There were annually around 400 adoption applications in Singapore. Adoptions should be encouraged, not just for the wholehearted act of love that it embodies, but also to mitigate our dismal TFR (Total Fertility Rate).
It is thus very concerning to receive news of investigations by Indonesia into an alleged baby-trafficking ring supplying babies to Singapore for adoption. This raises questions about regional efforts to curb child-trafficking.
In November 2025, Workers’ Party NCMP Andre Low filed a Parliamentary Question about regional co-operation among ASEAN countries to protect against child trafficking in inter-country adoptions. In answer, MSF Minister Masagos mentioned the ASEAN Regional Plan of Action on the Elimination of Violence Against Children from 2016 to 2025. Domestically, he highlighted that child-trafficking was criminalised under the Adoption of Children Act. He further stressed that robustness of the adoption process, which included the verification of the child's identity papers, travel documents and conducting checks with birth parents to ensure they had given valid consent and had not offered the child for adoption for improper financial or material gain.
In 2022, MSF tabled the Adoption of Children Bill, to introduce a specific regulatory framework governing adoption. The framework includes a requirement for adoptive parents to disclose to the Court the payments they have made to the birth parents and others in the process and to seek the Court’s sanction for these payments. It would also be an offence to obtain the birth parents’ consent by fraud, duress or undue influence.
The question is: When it comes to children sourced from overseas, how effective are these provisions?

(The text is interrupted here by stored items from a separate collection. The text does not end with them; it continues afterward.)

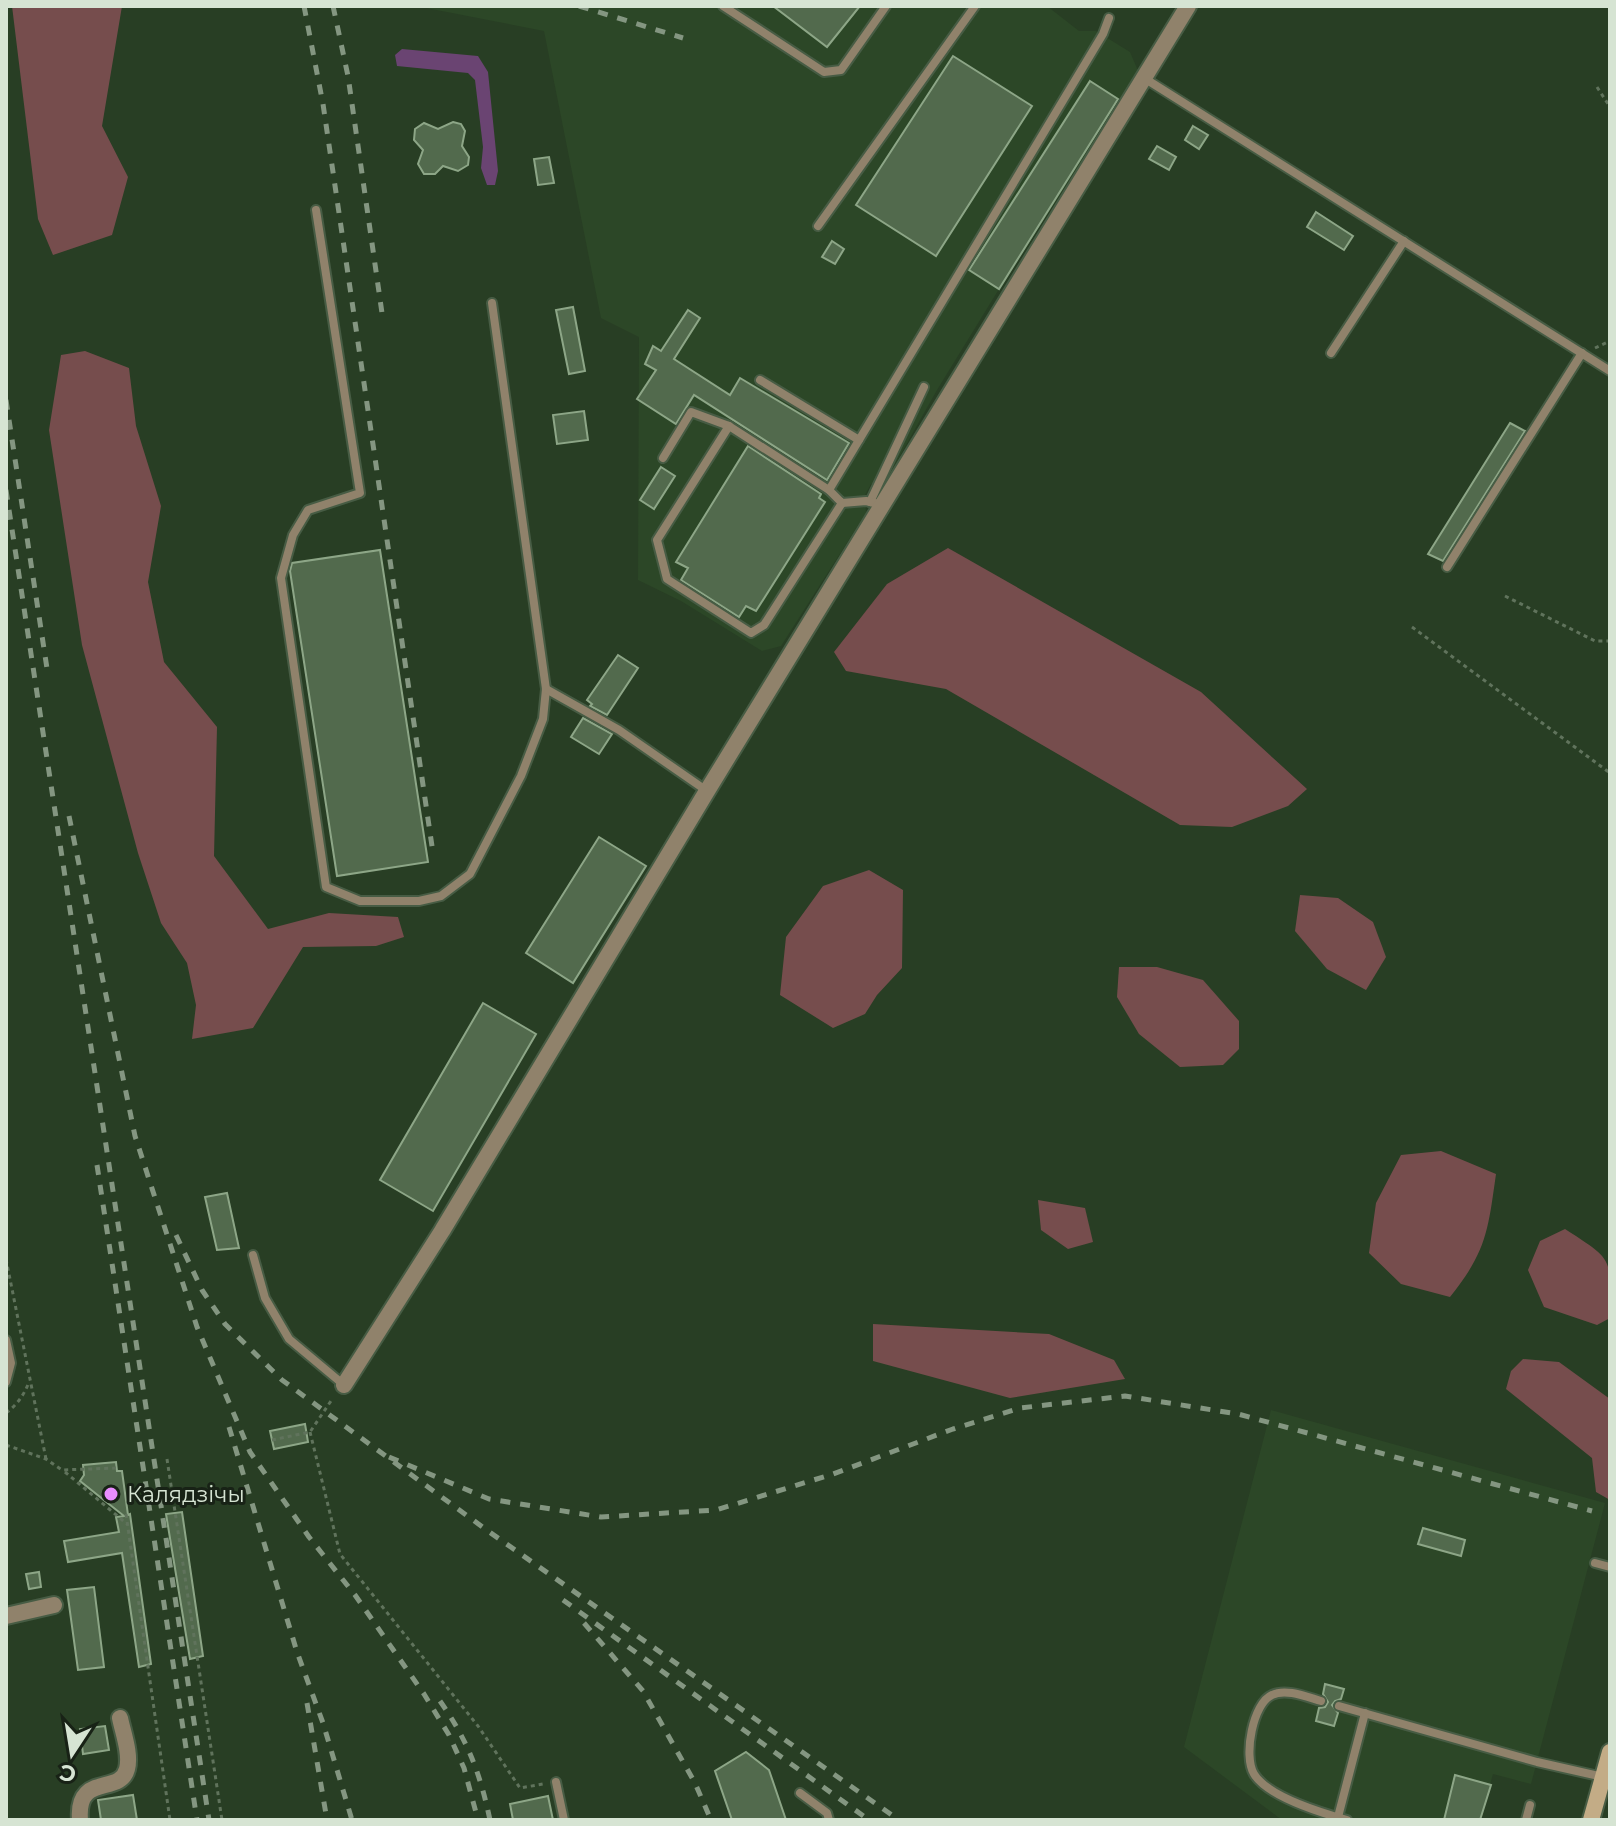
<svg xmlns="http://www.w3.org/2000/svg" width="1616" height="1826" font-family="Montserrat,sans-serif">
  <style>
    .built { fill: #2c4727 }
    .green { fill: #764d4d }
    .water { fill: #6a4472 }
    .building { fill: #526a4d; stroke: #8da687; stroke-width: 2 }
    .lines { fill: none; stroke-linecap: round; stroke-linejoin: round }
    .lane-casing { stroke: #475c44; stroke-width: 12 }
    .street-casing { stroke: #475c44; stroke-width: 20 }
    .secondary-casing { stroke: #475c44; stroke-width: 20 }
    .path { stroke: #60735c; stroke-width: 3; stroke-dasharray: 4 4; stroke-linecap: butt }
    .lane { stroke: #90826b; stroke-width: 8 }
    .street { stroke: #90826b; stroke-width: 16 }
    .secondary { stroke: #c3ac86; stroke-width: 16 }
    .rail { stroke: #849681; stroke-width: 5; stroke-dasharray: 10 10; stroke-linecap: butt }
    .poi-dot { fill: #e98dfe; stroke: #182216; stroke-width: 3 }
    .labels { text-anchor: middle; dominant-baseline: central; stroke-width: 6; stroke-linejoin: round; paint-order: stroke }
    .poi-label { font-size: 22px; fill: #d6e4d3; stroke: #182216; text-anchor: start }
  </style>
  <rect width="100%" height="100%" fill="#283e24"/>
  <g class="built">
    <polygon points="416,6 1047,6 1079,31 1096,31 1130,52 1139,73 999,289 937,390 884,484 871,484 865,495 866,513 781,646 762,651 681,601 638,580 639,337 601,318 544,31"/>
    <polygon points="1271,1410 1605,1503 1531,1784 1493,1774 1480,1820 1282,1820 1184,1747"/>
  </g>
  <g class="green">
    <polygon points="12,6 122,6 102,126 128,177 112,235 53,255 38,219"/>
    <polygon points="85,351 129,368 136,426 161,506 148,582 164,662 217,727 214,856 268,929 329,913 398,917 404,937 376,946 303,947 253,1028 192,1039 196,1005 187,963 161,923 138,853 82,645 49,430 61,355"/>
    <polygon points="948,548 1201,692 1307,789 1288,806 1232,827 1180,825 946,689 846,671 834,652 887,584"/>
    <polygon points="869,870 903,890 902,968 877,995 865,1014 833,1028 780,995 786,937 823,886"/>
    <polygon points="1300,895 1338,898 1373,922 1386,957 1366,990 1327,969 1295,931"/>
    <polygon points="1119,967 1157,967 1203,980 1239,1021 1239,1049 1223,1065 1180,1067 1139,1034 1117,997"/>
    <path d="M1441,1151L1496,1174C1488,1230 1487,1251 1450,1297L1401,1284L1369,1253L1376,1203L1401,1155Z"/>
    <polygon points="1038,1200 1085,1208 1093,1242 1068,1249 1041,1230"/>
    <path d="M1565,1229C1616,1262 1610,1257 1610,1318L1597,1325L1544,1307L1528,1270L1540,1241Z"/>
    <polygon points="873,1324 1049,1334 1114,1360 1125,1379 1010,1398 873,1361"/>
    <polygon points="1523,1359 1559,1362 1610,1399 1610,1500 1596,1492 1592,1458 1506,1389 1511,1371"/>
  </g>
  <polygon class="water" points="402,49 478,56 488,72 498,171 495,185 487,185 481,168 483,147 475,80 468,73 397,66 395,55"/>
  <g class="building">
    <polygon points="773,6 860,6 827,47"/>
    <polygon points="953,56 1032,106 936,256 856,205"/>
    <polygon points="1090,81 1118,99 999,289 969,270"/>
    <polygon points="453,122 461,124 465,131 462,146 469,157 468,165 458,171 443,166 435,174 424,174 418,164 423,150 414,140 415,129 424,123 438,129"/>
    <polygon points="1193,126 1208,135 1199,149 1185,140"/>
    <polygon points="1157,146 1176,157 1169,170 1149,159"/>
    <polygon points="549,157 554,183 538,185 534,159"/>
    <polygon points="1316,212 1353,236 1344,250 1307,227"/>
    <polygon points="832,241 844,249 835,264 822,257"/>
    <polygon points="573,307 585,371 569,374 556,310"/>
    <polygon points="688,310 700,318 674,359 730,395 740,378 849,443 827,480 694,395 676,424 637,399 656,370 645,364 653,346 661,351"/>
    <polygon points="584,411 588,440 557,444 553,415"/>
    <polygon points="1510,423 1525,431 1443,561 1428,554"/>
    <polygon points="748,446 821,494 819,498 825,502 756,611 746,606 739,617 681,580 688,568 676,562"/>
    <polygon points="661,467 675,476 654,509 640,500"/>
    <polygon points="380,550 428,862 337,876 290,571 292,563"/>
    <polygon points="618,655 638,668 607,715 590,706 592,704 587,700"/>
    <polygon points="583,718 612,734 599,754 571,737"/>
    <polygon points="599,837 646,866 573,983 526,953"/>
    <polygon points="483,1003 536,1034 433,1211 380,1180"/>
    <polygon points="227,1193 239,1248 217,1250 205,1197"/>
    <polygon points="305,1424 308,1442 274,1449 270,1431"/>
    <polygon points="116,1462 117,1471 122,1471 128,1515 130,1514 151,1664 139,1667 122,1553 68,1562 64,1541 119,1532 116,1517 124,1516 80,1481 84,1475 83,1465"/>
    <polygon points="182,1512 203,1656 190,1659 166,1514"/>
    <polygon points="1423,1528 1465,1540 1461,1556 1418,1544"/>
    <polygon points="39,1572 41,1587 29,1589 26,1574"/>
    <polygon points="94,1587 104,1667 78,1670 67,1590"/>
    <polygon points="1325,1684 1344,1689 1341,1699 1335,1701 1332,1705 1338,1713 1334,1726 1316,1721 1319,1708 1325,1707 1328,1702 1323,1694"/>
    <polygon points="105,1726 109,1750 83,1754 80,1729"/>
    <polygon points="746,1752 769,1770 786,1820 732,1820 715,1771"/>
    <polygon points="1455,1775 1491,1785 1480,1820 1444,1820"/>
    <polygon points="133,1795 137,1820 101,1820 98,1800"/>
    <polygon points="548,1796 553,1820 513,1820 510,1804"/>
  </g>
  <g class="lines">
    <defs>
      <g id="lane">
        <polyline points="723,6 824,72 841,70 886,6"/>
        <polyline points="1144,78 1610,371"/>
        <polyline points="316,210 360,493 308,510 293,535 281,578 326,887 360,901 419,901 441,896 470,874 521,776 543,719 546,689 492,303"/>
        <polyline points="818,226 975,6"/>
        <polyline points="1331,353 1404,241"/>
        <polyline points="760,380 859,440"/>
        <polyline points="663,458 691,412 729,426"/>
        <polyline points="829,490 729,426 657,540 667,579 751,633 764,625 842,503"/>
        <polyline points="870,502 924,387"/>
        <polyline points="883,505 866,501 842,503 829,490 1103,34 1109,18"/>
        <polyline points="1447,567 1582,353"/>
        <polyline points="546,689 619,730 707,791"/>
        <polyline points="253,1255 265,1298 289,1339 344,1385"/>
        <polyline points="6,1340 11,1363 6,1382"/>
        <polyline points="1595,1563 1610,1567"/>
        <path d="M1321,1701C1307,1697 1286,1688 1272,1695C1253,1703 1243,1756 1254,1774C1268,1797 1322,1813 1347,1820"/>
        <polyline points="1339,1706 1537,1762 1603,1777"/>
        <polyline points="556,1782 564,1820"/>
        <polyline points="800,1793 827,1813 829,1820"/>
        <polyline points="1338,1817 1365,1713"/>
        <polyline points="1526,1820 1530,1805"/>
      </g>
      <g id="street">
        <polyline points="344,1385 442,1231 707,791 1188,6"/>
        <polyline points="6,1616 54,1605"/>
        <path d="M80,1820C76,1772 120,1796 127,1769C131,1754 123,1733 120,1718"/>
      </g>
      <polyline id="secondary" points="1591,1820 1610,1752"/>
    </defs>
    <use href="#lane" class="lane-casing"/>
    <use href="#street" class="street-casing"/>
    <use href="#secondary" class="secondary-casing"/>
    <g class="path">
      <polyline points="1597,87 1610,107"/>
      <polyline points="1595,348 1610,341"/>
      <polyline points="1505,596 1595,641 1610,641"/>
      <polyline points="1412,627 1610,773"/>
      <polyline points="6,1259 46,1459"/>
      <path d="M6,1413C17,1405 24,1395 29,1382"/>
      <polyline points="310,1432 340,1554 478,1726 520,1788 543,1784"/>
      <polyline points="272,1440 310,1432 333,1398"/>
      <polyline points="6,1445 46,1459 62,1470 116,1468"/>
      <polyline points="167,1459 222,1820"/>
      <polyline points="65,1472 127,1524"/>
      <polyline points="126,1514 170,1820"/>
    </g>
    <use href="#lane" class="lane"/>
    <use href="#street" class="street"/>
    <use href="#secondary" class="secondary"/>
    <g class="rail">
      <polyline points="304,6 323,104 433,853"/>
      <polyline points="333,6 348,76 382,313"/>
      <polyline points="579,6 683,38"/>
      <polyline points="6,400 48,675"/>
      <polyline points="6,490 209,1820"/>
      <polyline points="69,816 135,1136 197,1327 250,1452 309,1537 355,1595 424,1694 449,1735 464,1768 478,1820"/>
      <polyline points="97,1165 197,1820"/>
      <polyline points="176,1235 202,1290 225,1324 282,1380 488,1531 899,1820"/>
      <polyline points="229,1427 297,1652 323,1723 352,1820"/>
      <polyline points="389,1457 489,1499 601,1517 716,1510 833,1474 953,1429 1020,1408 1125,1396 1238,1414 1592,1511"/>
      <polyline points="563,1600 869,1820"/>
      <polyline points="584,1623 643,1691 695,1783 711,1820"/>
      <path d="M440,1701C468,1741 480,1773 490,1820"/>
      <polyline points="307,1703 327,1820"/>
    </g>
  </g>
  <circle class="poi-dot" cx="111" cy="1494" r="8"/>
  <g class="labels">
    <g class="poi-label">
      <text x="127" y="1494">Калядзічы</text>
    </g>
  </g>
  <rect width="1616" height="1826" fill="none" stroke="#d6e4d3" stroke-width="16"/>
  <g transform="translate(72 1754) rotate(192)" stroke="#182216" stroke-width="6" paint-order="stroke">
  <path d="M0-6L14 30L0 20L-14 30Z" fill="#d6e4d3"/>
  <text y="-12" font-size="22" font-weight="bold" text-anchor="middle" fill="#d6e4d3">С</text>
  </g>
</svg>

Finally, the ongoing Indonesian investigations have led to delays in adoptive parents applying for Singapore citizenship for their children. In the meantime, adoptive parents have to pay higher childcare related expenses without a clear end point, which has been straining and demoralising. I would like to repeat my call to MSF to extend citizen-rates to those children, especially where both parents are Singaporeans.